Le lecteur de Labiales garde, après coup, l’impression d’avoir lu des textes en prose, et pourtant, quand il retourne aux pages, il s’aperçoit que les retours à la ligne sont constants, correspondant en général aux fins de phrases, très courtes.
« L’effacement
Fuselée, gainée de noir, un peu arquée, elle feuillette les livres qu’ils aimeraient lire l’un et l’autre.
Des fauteuils les rapprochent et les isolent.
Le temps s’efface.
Quelque chose alors peut s’écrire. »
Chacun des textes possède un titre, bref lui aussi, qui joue son rôle, en contribuant à l’atmosphère, en ajoutant un élément à la narration.
Le final est souvent décisif : il apporte une information supplémentaire, qui éclaire a posteriori, et comme en remontant vers un passé, les lignes qui précèdent.
« L’ancien
Peu de monde. Un aéroport de province.
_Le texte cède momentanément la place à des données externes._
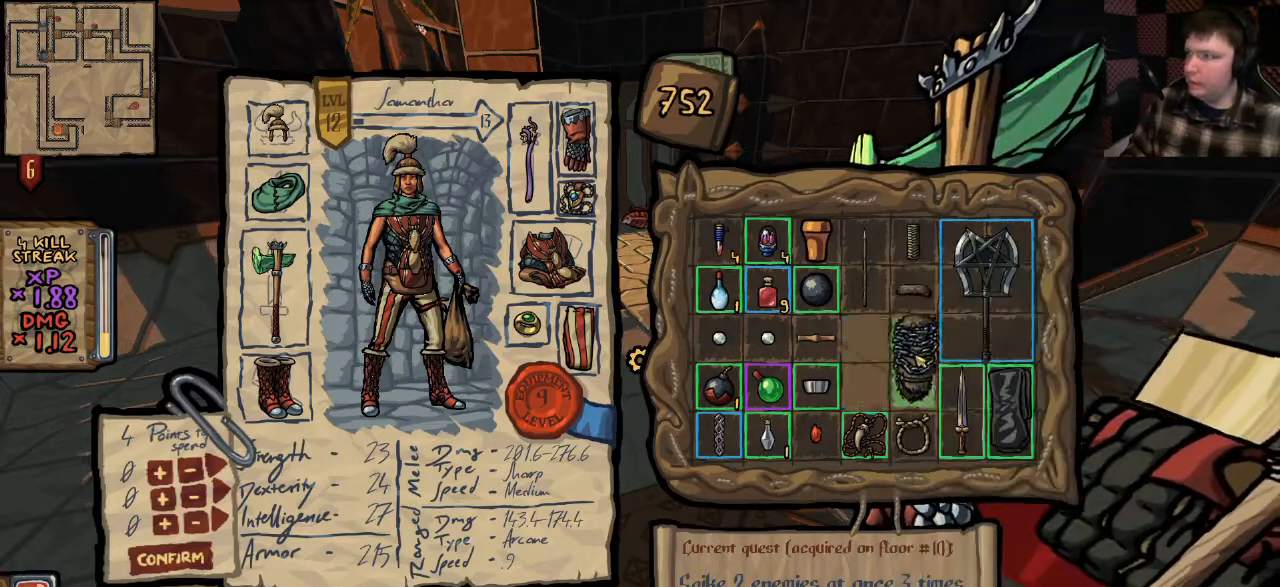
{"keys": [], "mouse": [], "events": [[200, "mouse_left", "down"], [267, "mouse_left", "up"]]}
La lumière du Sud.
Derrière le comptoir, en noir très strict, le préposé lit son journal.
Parfois conseille. Sa grâce semble d’un autre âge.
Le café qu’il sert est surprenant. Il en explique le secret.
On est en Algérie, bien après la guerre de Libération. »
Nous disions des « visions du réel », il nous faut préciser car les scènes, ou les fragments d’histoire qui nous sont racontés, sont aussi vrais qu’étranges, comme sont étrangement réels les rêves.
« Le parc
Elle rêvasse dans les allées.
Elle est jeune. Elle est étrangère. Elle croit au monde.
Deux hommes, très élégamment vêtus, à l’anglaise, viennent à sa rencontre.
Le premier lui assène son poing dans la figure.
Ils poursuivent leur chemin. »
Alternent, plutôt que se succèdent, tout au long du volume, des scènes de vie courante, de mort proche ou présente, d’espoir ou de détresse, des scènes comme empruntées au cinéma, au cauchemar, au rêve heureux ; plusieurs scènes d’amour, d’autant plus belles, intenses, qu’elles sont pudiques, entraperçues derrière un voile.
« La rive
Ils dessinent des ronds dans l’eau.
Très lentement, leurs pieds s’y baignent.
Orgasme entre les arbres, par à-coups réguliers, le soleil.
Leurs pieds bougent à peine. Leurs bassins, point.
Imperturbable, le vent prolonge leur hymne. »
Érotisme des textes, de la langue et des lèvres, qui distillent, qui décrivent, et permettent la dérive, le trajet sur les mots.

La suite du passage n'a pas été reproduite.